Given task A: Using the go-health package description, explain in one to three sentences why the subpackages under checks/ do not depend on each other.
Given task B: Decide whether each statement agrees with the go-health package description, answering yes or no and quoting the deciding words: (i) The core/ directory relies only on the standard library. (ii) The httpcheck subpackage treats a 3xx response as a failure. (iii) The adapters handle JSON encoding.
Given task C: Carry on writing the go-health package description from the point where it stops.

Why /healthz is the dashboard. It is the human/observability endpoint, called rarely, so the cost of running every check is acceptable.
Architecture
github.com/kula-app/go-health
├── core/ # Engine + RFC types. stdlib only.
├── adapters/
│ ├── http/ # net/http handlers
│ └── httprouter/ # julienschmidt/httprouter mounters
└── checks/
├── dbcheck/ # SQL ping
├── httpcheck/ # HTTP GET (2xx-3xx pass)
├── redischeck/ # Redis ping (single node + cluster fan-out)
├── s3check/ # S3 HeadBucket
└── tcpcheck/ # TCP open-and-close reachability
The package separates concerns into three layers:
core/ defines Check, Engine, the RFC DTOs, and the status enum. Pure Go: no HTTP, no SDKs. The Run* methods return HealthResponse values.
adapters/ convert an engine into something a transport can serve. Owns Content-Type, status code mapping, and JSON encoding.
checks/<name>/ subpackages produce core.Check values with sensible defaults. Subpackages do not depend on each other, so consumers only link the SDKs they actually use.

Provided data:

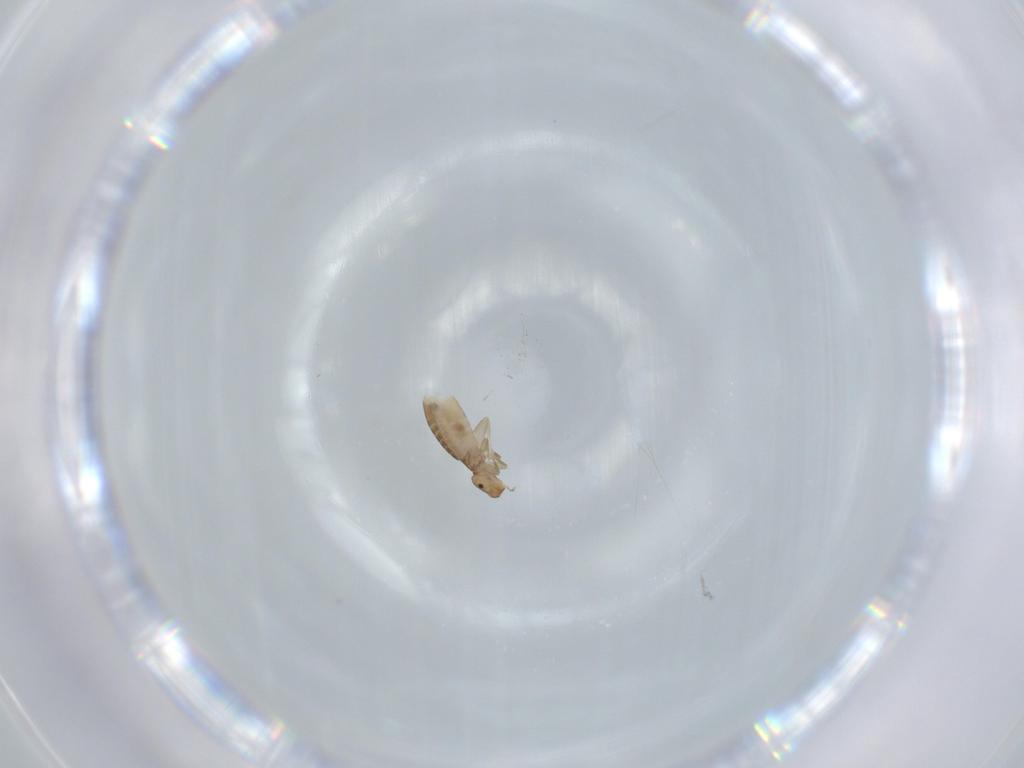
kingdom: Animalia
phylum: Arthropoda
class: Insecta
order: Psocodea
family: Liposcelididae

Written reply A: The subpackages under checks/ do not depend on each other so that consumers only link the SDKs they actually use.

Written reply B:
(i) Yes: "stdlib only."
(ii) No: "HTTP GET (2xx-3xx pass)"
(iii) Yes: "Owns Content-Type, status code mapping, and JSON encoding."

Written reply C:
Built-in checks
checks/dbcheck
A SQL ping. Works with *sql.DB directly (which satisfies the package's Pinger interface).
c := dbcheck.New(db)
c.Name = "database:postgres" // override defaults if you want
c.Timeout = 5 * time.Second
eng.RegisterReadinessCheck(c)
Run returns pass when PingContext is nil-error, otherwise fail with the error message in Output.
checks/redischeck
A Redis PING against a go-redis/v9 client. Two constructors cover the two common deployment shapes:
// Single node (standalone, single master, or sentinel-managed failover client).
eng.RegisterReadinessCheck(redischeck.New(rdb))
// Redis Cluster: pings every shard (every master and every replica) and
// produces one Result per node, each tagged with the node's address as
// ComponentId. A partial cluster outage appears in the response as a
// mix of pass and fail entries under the same check key.
eng.RegisterReadinessCheck(redischeck.NewCluster(cluster))
The cluster check leverages the multi-result fan-out from RFC §4 so a single Cassandra-style entry can report N nodes. Engine aggregation is strict: any failing node fails the overall check. Services that can tolerate a degraded cluster should register the cluster check via RegisterHealthCheck instead, or wrap its Run with a quorum-based aggregator.
checks/s3check
A HeadBucket call against an *s3.Client. It verifies reachability and credentials in one cheap API call. It does not test write or delete permissions. IAM regressions on PUT or DELETE surface when real uploads fail rather than on the health endpoint.
eng.RegisterHealthCheck(s3check.New(s3client, "my-bucket"))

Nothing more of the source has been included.